BEGIN

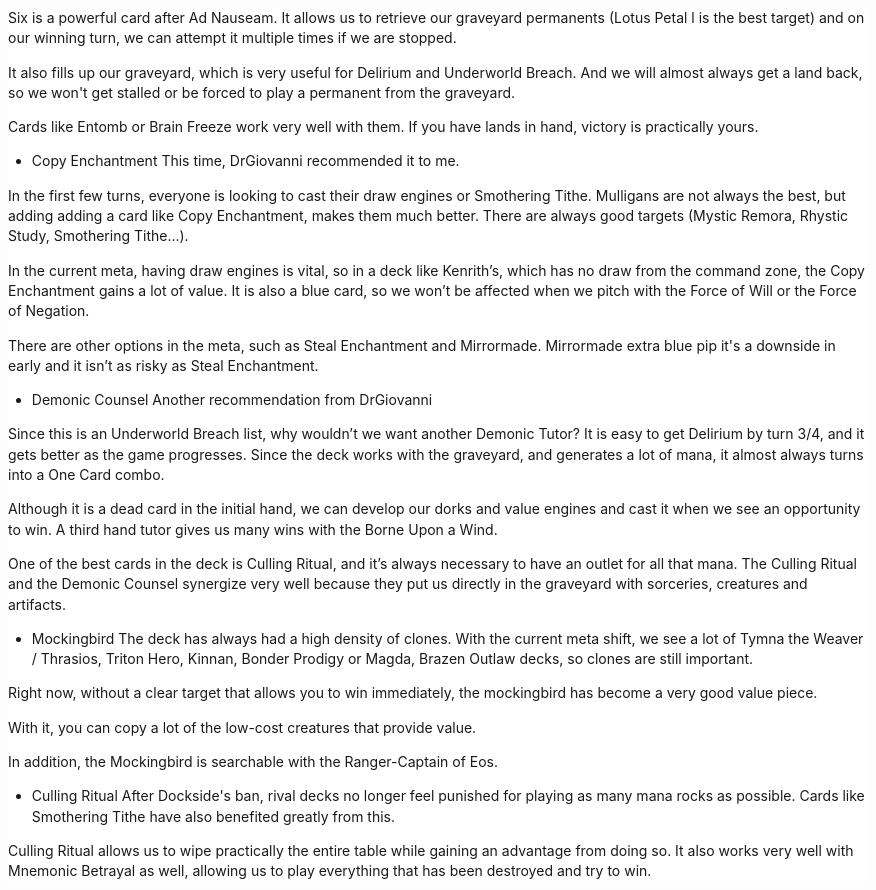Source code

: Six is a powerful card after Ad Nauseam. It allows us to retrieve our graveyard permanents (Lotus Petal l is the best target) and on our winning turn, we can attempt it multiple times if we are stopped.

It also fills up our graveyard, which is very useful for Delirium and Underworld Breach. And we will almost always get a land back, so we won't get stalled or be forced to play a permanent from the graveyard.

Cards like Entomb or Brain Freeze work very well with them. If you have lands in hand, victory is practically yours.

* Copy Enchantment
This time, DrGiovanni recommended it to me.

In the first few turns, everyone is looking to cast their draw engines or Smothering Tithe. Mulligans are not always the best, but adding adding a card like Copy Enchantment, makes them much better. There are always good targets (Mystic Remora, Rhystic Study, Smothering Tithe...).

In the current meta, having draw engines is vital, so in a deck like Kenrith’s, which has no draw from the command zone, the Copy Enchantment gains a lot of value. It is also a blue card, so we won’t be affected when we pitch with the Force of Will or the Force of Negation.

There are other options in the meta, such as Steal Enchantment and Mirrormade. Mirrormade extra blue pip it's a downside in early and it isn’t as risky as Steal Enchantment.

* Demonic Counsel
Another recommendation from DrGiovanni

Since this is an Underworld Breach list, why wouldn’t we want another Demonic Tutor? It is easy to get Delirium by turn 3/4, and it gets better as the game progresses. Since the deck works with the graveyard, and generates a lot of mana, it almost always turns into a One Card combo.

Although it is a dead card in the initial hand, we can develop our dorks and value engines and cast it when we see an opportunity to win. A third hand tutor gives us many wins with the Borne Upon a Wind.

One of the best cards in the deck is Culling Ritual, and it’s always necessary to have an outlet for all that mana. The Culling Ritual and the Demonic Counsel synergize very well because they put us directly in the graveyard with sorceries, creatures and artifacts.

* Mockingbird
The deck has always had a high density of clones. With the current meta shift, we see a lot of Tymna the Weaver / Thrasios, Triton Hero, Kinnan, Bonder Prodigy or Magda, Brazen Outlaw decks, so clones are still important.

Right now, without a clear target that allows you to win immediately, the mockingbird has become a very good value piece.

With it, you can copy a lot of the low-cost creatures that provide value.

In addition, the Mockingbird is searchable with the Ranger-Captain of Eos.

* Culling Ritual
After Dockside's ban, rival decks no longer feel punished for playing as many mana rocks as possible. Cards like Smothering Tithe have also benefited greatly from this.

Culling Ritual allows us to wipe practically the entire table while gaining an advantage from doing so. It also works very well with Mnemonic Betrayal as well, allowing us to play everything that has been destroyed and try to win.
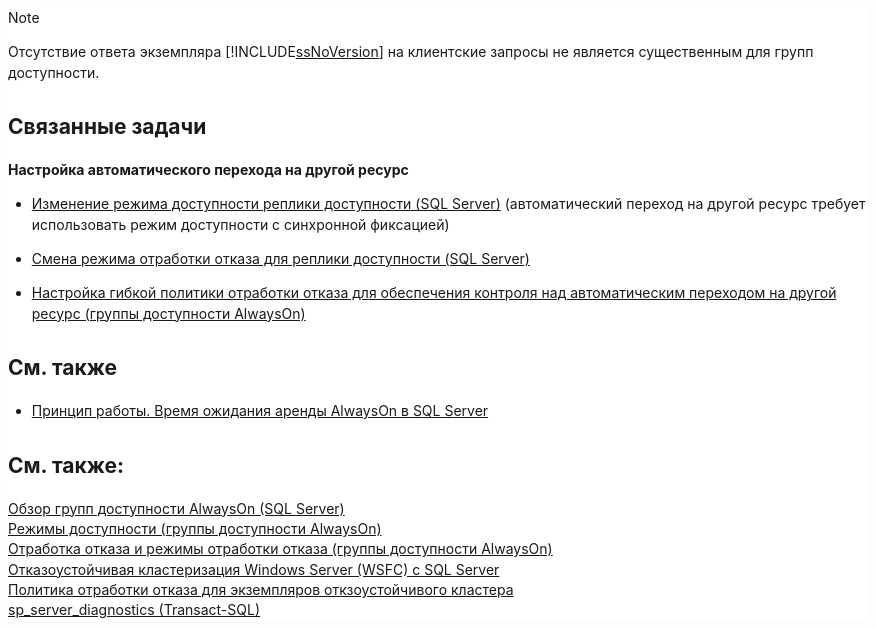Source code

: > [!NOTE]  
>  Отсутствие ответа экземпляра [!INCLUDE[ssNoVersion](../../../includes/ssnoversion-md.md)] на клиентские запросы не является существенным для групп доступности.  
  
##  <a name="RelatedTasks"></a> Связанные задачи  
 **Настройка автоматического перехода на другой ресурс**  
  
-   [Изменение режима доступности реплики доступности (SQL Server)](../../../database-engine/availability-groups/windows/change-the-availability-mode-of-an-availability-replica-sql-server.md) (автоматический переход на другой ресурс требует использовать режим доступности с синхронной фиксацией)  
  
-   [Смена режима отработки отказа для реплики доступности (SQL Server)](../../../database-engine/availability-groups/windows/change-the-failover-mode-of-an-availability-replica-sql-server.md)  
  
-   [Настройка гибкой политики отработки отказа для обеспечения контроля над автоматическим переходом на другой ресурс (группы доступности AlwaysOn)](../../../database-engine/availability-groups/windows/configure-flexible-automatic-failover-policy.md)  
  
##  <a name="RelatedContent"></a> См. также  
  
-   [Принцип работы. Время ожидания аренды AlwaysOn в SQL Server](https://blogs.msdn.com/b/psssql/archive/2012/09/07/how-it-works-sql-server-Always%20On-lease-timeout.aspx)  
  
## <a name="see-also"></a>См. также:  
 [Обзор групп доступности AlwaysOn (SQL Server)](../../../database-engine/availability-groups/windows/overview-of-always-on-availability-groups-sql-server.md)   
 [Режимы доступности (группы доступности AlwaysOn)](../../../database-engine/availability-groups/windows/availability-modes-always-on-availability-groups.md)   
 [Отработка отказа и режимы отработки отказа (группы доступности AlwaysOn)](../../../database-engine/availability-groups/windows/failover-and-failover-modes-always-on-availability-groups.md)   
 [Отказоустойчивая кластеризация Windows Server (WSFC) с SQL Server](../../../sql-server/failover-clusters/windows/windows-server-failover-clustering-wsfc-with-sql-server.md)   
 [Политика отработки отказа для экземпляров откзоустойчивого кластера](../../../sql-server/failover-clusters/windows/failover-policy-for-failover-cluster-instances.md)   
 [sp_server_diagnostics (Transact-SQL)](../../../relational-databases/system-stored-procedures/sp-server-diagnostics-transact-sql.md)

END

*EXERCISE OBJECTIVE*
Reproduce every record above word for word, with the pictures left out.

*COMPLETED TASK*
Source code

: Six is a powerful card after Ad Nauseam. It allows us to retrieve our graveyard permanents (Lotus Petal l is the best target) and on our winning turn, we can attempt it multiple times if we are stopped.

It also fills up our graveyard, which is very useful for Delirium and Underworld Breach. And we will almost always get a land back, so we won't get stalled or be forced to play a permanent from the graveyard.

Cards like Entomb or Brain Freeze work very well with them. If you have lands in hand, victory is practically yours.

* Copy Enchantment
This time, DrGiovanni recommended it to me.

In the first few turns, everyone is looking to cast their draw engines or Smothering Tithe. Mulligans are not always the best, but adding adding a card like Copy Enchantment, makes them much better. There are always good targets (Mystic Remora, Rhystic Study, Smothering Tithe...).

In the current meta, having draw engines is vital, so in a deck like Kenrith’s, which has no draw from the command zone, the Copy Enchantment gains a lot of value. It is also a blue card, so we won’t be affected when we pitch with the Force of Will or the Force of Negation.

There are other options in the meta, such as Steal Enchantment and Mirrormade. Mirrormade extra blue pip it's a downside in early and it isn’t as risky as Steal Enchantment.

* Demonic Counsel
Another recommendation from DrGiovanni

Since this is an Underworld Breach list, why wouldn’t we want another Demonic Tutor? It is easy to get Delirium by turn 3/4, and it gets better as the game progresses. Since the deck works with the graveyard, and generates a lot of mana, it almost always turns into a One Card combo.

Although it is a dead card in the initial hand, we can develop our dorks and value engines and cast it when we see an opportunity to win. A third hand tutor gives us many wins with the Borne Upon a Wind.

One of the best cards in the deck is Culling Ritual, and it’s always necessary to have an outlet for all that mana. The Culling Ritual and the Demonic Counsel synergize very well because they put us directly in the graveyard with sorceries, creatures and artifacts.

* Mockingbird
The deck has always had a high density of clones. With the current meta shift, we see a lot of Tymna the Weaver / Thrasios, Triton Hero, Kinnan, Bonder Prodigy or Magda, Brazen Outlaw decks, so clones are still important.

Right now, without a clear target that allows you to win immediately, the mockingbird has become a very good value piece.

With it, you can copy a lot of the low-cost creatures that provide value.

In addition, the Mockingbird is searchable with the Ranger-Captain of Eos.

* Culling Ritual
After Dockside's ban, rival decks no longer feel punished for playing as many mana rocks as possible. Cards like Smothering Tithe have also benefited greatly from this.

Culling Ritual allows us to wipe practically the entire table while gaining an advantage from doing so. It also works very well with Mnemonic Betrayal as well, allowing us to play everything that has been destroyed and try to win.
Source code

: > [!NOTE]  
>  Отсутствие ответа экземпляра [!INCLUDE[ssNoVersion](../../../includes/ssnoversion-md.md)] на клиентские запросы не является существенным для групп доступности.  
  
##  <a name="RelatedTasks"></a> Связанные задачи  
 **Настройка автоматического перехода на другой ресурс**  
  
-   [Изменение режима доступности реплики доступности (SQL Server)](../../../database-engine/availability-groups/windows/change-the-availability-mode-of-an-availability-replica-sql-server.md) (автоматический переход на другой ресурс требует использовать режим доступности с синхронной фиксацией)  
  
-   [Смена режима отработки отказа для реплики доступности (SQL Server)](../../../database-engine/availability-groups/windows/change-the-failover-mode-of-an-availability-replica-sql-server.md)  
  
-   [Настройка гибкой политики отработки отказа для обеспечения контроля над автоматическим переходом на другой ресурс (группы доступности AlwaysOn)](../../../database-engine/availability-groups/windows/configure-flexible-automatic-failover-policy.md)  
  
##  <a name="RelatedContent"></a> См. также  
  
-   [Принцип работы. Время ожидания аренды AlwaysOn в SQL Server](https://blogs.msdn.com/b/psssql/archive/2012/09/07/how-it-works-sql-server-Always%20On-lease-timeout.aspx)  
  
## <a name="see-also"></a>См. также:  
 [Обзор групп доступности AlwaysOn (SQL Server)](../../../database-engine/availability-groups/windows/overview-of-always-on-availability-groups-sql-server.md)   
 [Режимы доступности (группы доступности AlwaysOn)](../../../database-engine/availability-groups/windows/availability-modes-always-on-availability-groups.md)   
 [Отработка отказа и режимы отработки отказа (группы доступности AlwaysOn)](../../../database-engine/availability-groups/windows/failover-and-failover-modes-always-on-availability-groups.md)   
 [Отказоустойчивая кластеризация Windows Server (WSFC) с SQL Server](../../../sql-server/failover-clusters/windows/windows-server-failover-clustering-wsfc-with-sql-server.md)   
 [Политика отработки отказа для экземпляров откзоустойчивого кластера](../../../sql-server/failover-clusters/windows/failover-policy-for-failover-cluster-instances.md)   
 [sp_server_diagnostics (Transact-SQL)](../../../relational-databases/system-stored-procedures/sp-server-diagnostics-transact-sql.md)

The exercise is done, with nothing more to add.